======== Given passage

17. Applying the above principle to the present case, it could certainly be presumed that delay in executing the work resulted in loss for which the respondent was entitled to reasonable compensation. Evidence of precise amount of loss may not be possible but in absence of any evidence by the party committing breach that no loss was suffered by the party complaining of breach, the Court has to proceed on guess work as to the quantum of compensation to be allowed in the given circumstances. Since the respondent also could have led evidence to show the extent of higher amount paid for the work got done or produce any other specific material but it did not do so, we are of the view that it will be fair to award half of the amount claimed as reasonable compensation.” xxx …35.[1] The underlying rationale appears to be that as long as there is material available with the arbitrator that damages have been suffered, but it does not give him an insight into the granular details, he is permitted the leeway to employ honest guesswork and/or a rough and ready method for quantifying damages [See Mohd. Salamatullah v. Government of Andhra Pradesh, (1977) 3 SCC 590; Delhi Development Authority v. Anand and Associates, 2008 SCC OnLine Del 179; Good Value Engineers v. M.M.S. Nanda, Sole Arbitrator, 2009: DHC: 5231; National Highway Authority of India v. ITD Cementation India Ltd., 2010: DHC: 404; Mahanagar Gas Ltd. v. Babulal Uttamchand and Co., 2012 SCC OnLine Bom 1254; Bata India Ltd. v. Sagar Roy, 2014 SCC OnLine Cal 17998].” In view of the above discussion, the challenge to award of this claim is dismissed.

================

■ Exercise set ■
[a] List the cases cited in the square brackets of the passage on quantifying damages, giving each case name without its citation.
[b] Carry on the passage on quantifying damages, beginning after its final sentence.

======== Source material

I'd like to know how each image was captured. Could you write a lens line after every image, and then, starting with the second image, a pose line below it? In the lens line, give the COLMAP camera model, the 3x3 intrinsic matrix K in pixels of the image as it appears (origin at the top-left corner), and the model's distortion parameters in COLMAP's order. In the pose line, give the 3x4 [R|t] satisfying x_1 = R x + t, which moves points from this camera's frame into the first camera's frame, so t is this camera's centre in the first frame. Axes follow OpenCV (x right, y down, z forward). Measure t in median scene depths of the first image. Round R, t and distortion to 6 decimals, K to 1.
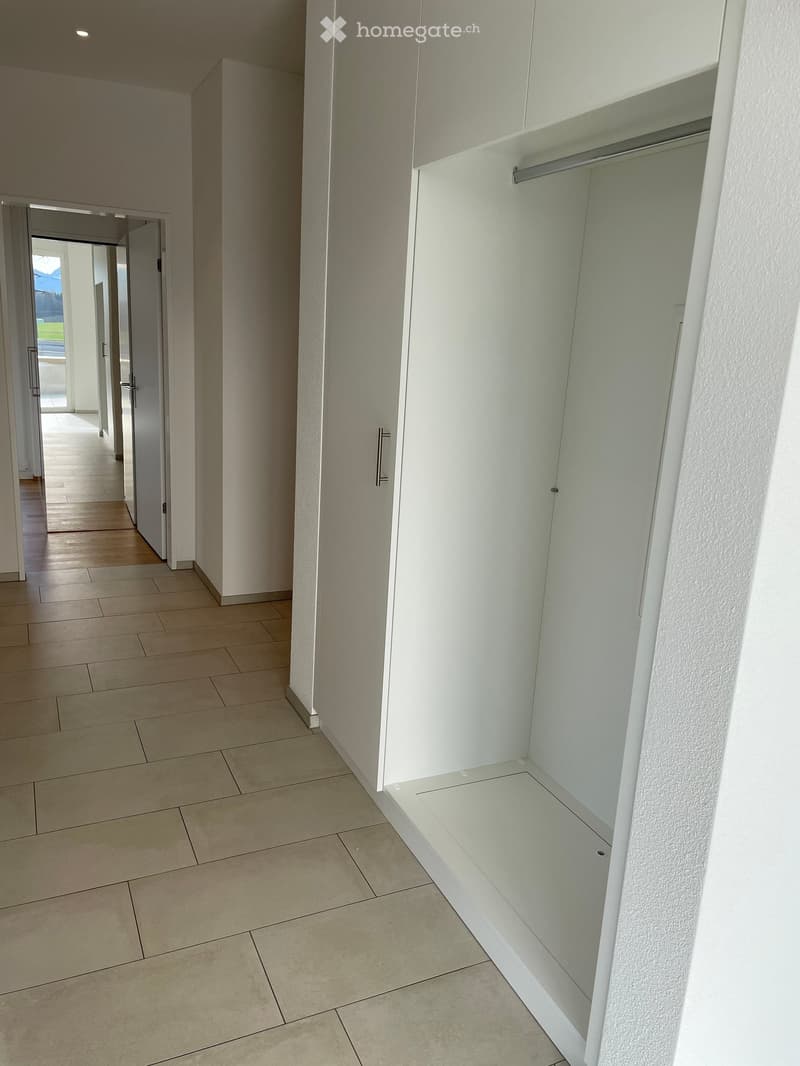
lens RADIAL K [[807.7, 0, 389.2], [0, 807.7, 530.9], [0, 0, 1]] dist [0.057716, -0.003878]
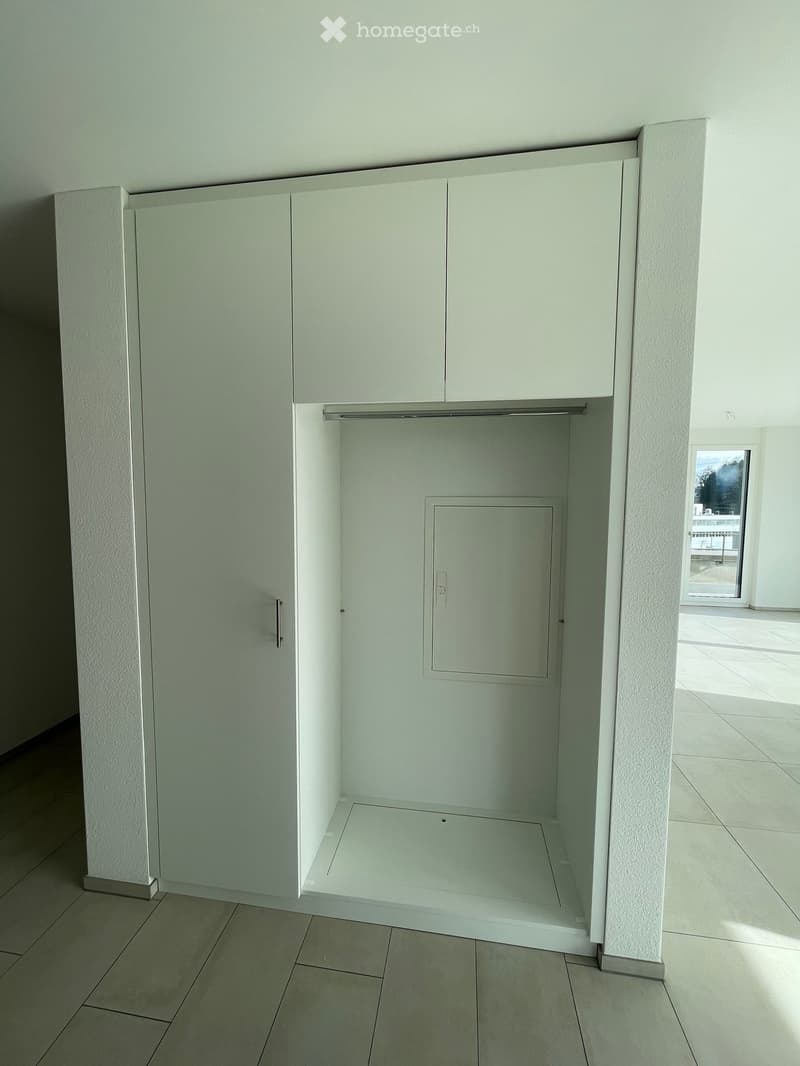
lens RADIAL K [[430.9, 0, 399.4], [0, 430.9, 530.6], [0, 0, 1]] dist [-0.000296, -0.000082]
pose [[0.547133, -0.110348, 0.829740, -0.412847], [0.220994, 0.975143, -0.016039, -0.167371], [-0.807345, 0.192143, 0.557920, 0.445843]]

================
======== Source material

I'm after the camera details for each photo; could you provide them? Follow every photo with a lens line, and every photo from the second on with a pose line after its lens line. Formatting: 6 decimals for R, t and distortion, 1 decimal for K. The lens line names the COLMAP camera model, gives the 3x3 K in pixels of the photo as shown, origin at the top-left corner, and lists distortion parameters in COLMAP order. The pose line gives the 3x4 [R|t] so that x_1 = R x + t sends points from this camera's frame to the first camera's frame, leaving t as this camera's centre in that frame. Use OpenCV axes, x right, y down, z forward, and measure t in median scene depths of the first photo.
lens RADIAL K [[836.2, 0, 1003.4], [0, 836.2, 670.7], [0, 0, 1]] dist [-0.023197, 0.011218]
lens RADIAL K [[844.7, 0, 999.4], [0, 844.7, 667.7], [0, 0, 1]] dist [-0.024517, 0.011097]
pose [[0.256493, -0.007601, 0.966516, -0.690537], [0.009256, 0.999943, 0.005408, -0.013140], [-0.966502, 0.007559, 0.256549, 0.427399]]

================

■ Answers by item ■
[a]
- Mohd. Salamatullah v. Government of Andhra Pradesh
- Delhi Development Authority v. Anand and Associates
- Good Value Engineers v. M.M.S. Nanda, Sole Arbitrator
- National Highway Authority of India v. ITD Cementation India Ltd.
- Mahanagar Gas Ltd. v. Babulal Uttamchand and Co.
- Bata India Ltd. v. Sagar Roy

[b]
34. Claim 44 pertains to interest on the final bill. AT perused various letters of the petitioners and analysed clauses 7&8 of the agreement. AT came to the conclusion that the bill could be prepared in two ways, either by the respondent submitting bills on date fixed by the Engineer-in-Charge or by the Engineer-in-Charge deputising his subordinates. It was noted that all running account bills were prepared by the petitioner and the payment of final bill for undisputed items of work was badly delayed. The AT found the rate of interest claimed by the respondents excessively high, and awarded simple interest of 10%. The finding that the petitioner was responsible for the delay of bills is a factual one and thus, in the exclusive domain of the AT. The challenge to award of this claim falls.
35. In Claim 45, the respondent had alleged that since some running account bills were badly delayed, petitioner were not entitled to recover conditional rebates for these bills without fulfilling the conditions of rebate. These were in respect of monthly payment of running account bills, sanction of extra and substituted items of work, payment of final bill and release of security deposit in stipulated periods. The AT gave specific findings of fact as to how each of these obligations were not fulfilled timely and thereafter, the respondent was found to be entitled to seek refund of these rebates. The claim in so far as the interest was concerned was disallowed. Since this claim was awarded based on certain findings of fact, this Court will not undertake an exercise of re-appreciation of evidence since the same was the exclusive domain of the AT.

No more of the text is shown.